#### Records to process ####

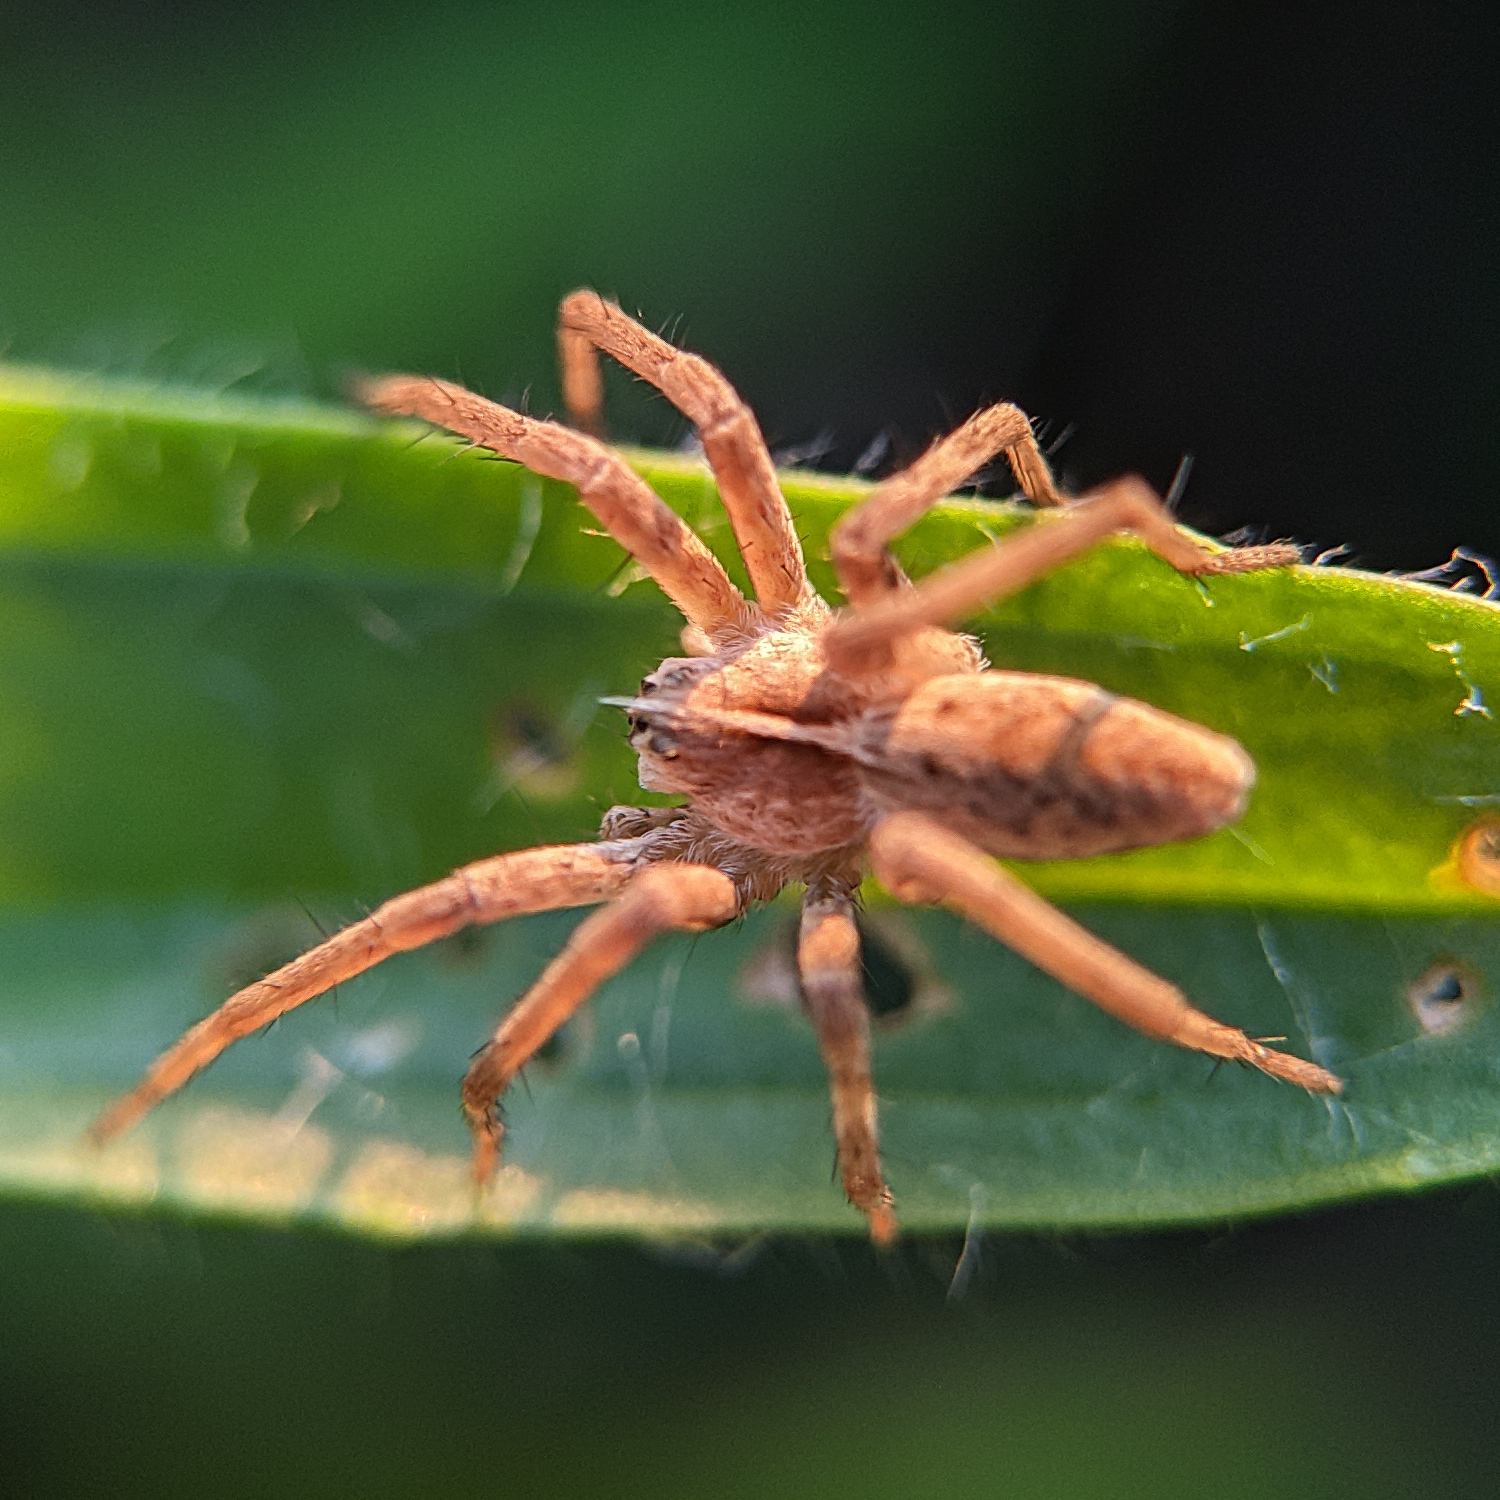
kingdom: Animalia
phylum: Arthropoda
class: Arachnida
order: Araneae
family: Pisauridae
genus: Pisaura
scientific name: Pisaura mirabilis
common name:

####

Arrange every line of the material above as a Markdown table with the columns Row and Text, numbering the lines and skipping any blank ones. Omit the pictures.

| Row | Text |
|---|---|
| 1 | kingdom: Animalia |
| 2 | phylum: Arthropoda |
| 3 | class: Arachnida |
| 4 | order: Araneae |
| 5 | family: Pisauridae |
| 6 | genus: Pisaura |
| 7 | scientific name: Pisaura mirabilis |
| 8 | common name: |